The CTK news agency quoted his wife Martina as saying Forman, who lived in the United States, died suddenly on Friday after a short illness.
“He passed away quietly, surrounded by his family and his closest people,” she said.
Born in the town of Caslav east of Prague on February 18, 1932, Forman lost both parents in Nazi concentration camps.
In the 1960s, he joined the New Wave of filmmakers standing up against the Communist regime in former Czechoslovakia, making himself famous with “Black Peter,” “Loves of a Blonde” and “The Firemen’s Ball.”
Shortly before the 1968 Soviet-led occupation of Czechoslovakia, which put an end to a liberal period known as the Prague Spring, Forman moved to the United States via France.

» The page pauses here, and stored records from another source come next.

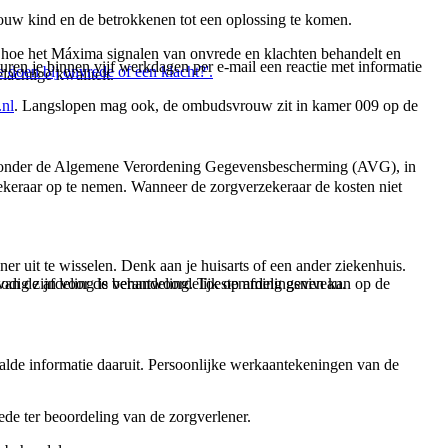
jouw kind en de betrokkenen tot een oplossing te komen.
t hoe het Máxima signalen van onvrede en klachten behandelt en
ren je binnen vijf werkdagen per e-mail een reactie met informatie
 doen bij onvrede of een klacht?'.
lachtige kwaliteit.
nl
. Langslopen mag ook, de ombudsvrouw zit in kamer 009 op de
aaronder de Algemene Verordening Gegevensbescherming (AVG), in
zekeraar op te nemen. Wanneer de zorgverzekeraar de kosten niet
r uit te wisselen. Denk aan je huisarts of een ander ziekenhuis.
e nodig zijn voor de behandeling. Toestemming geven kan op de
 van de afdeling is verantwoordelijk op afdelingsniveau.
epaalde informatie daaruit. Persoonlijke werkaantekeningen van de
mede ter beoordeling van de zorgverlener.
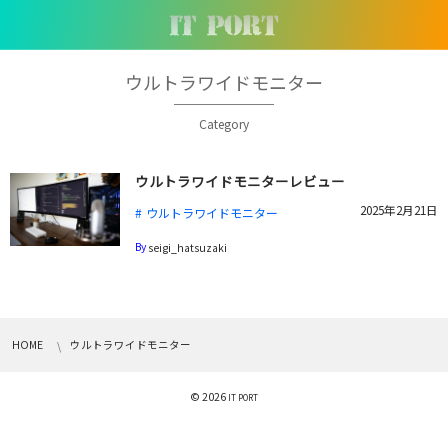
ウルトラワイドモニター
Category
ウルトラワイドモニターレビュー
2025年2月21日
ウルトラワイドモニター
By
seigi_hatsuzaki
HOME
ウルトラワイドモニター
© 2026
IT PORT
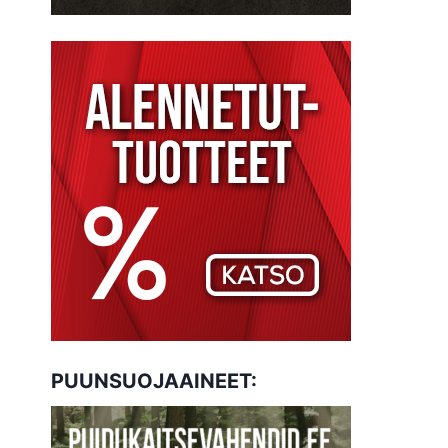
PUUNSUOJAAINEET:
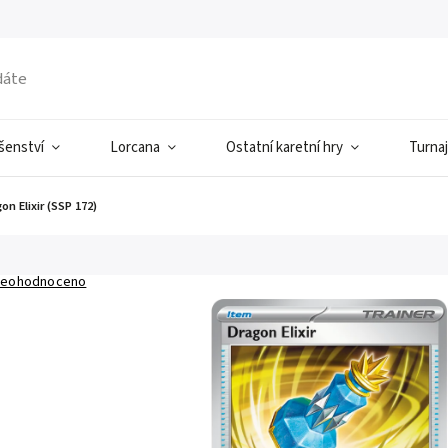
ušenství
Lorcana
Ostatní karetní hry
Turnaj
on Elixir (SSP 172)
eohodnoceno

His career overseas started with “Taking Off” in 1971, followed by “One Flew Over the Cuckoo’s Nest” four years later, which brought Forman his first Oscar for the best director.
He returned to still-Communist Prague in 1983 to film “Amadeus,” which earned him a second Oscar and which won eight out of 11 nominations.
Forman’s other films include “Hair” (1979), “Ragtime” (1981), “Valmont” (1989) and “The People vs. Larry Flynt” (1996), which handed him another best director Oscar nomination, as well as “Man on the Moon” (1999) and “Goya’s Ghosts” (2006).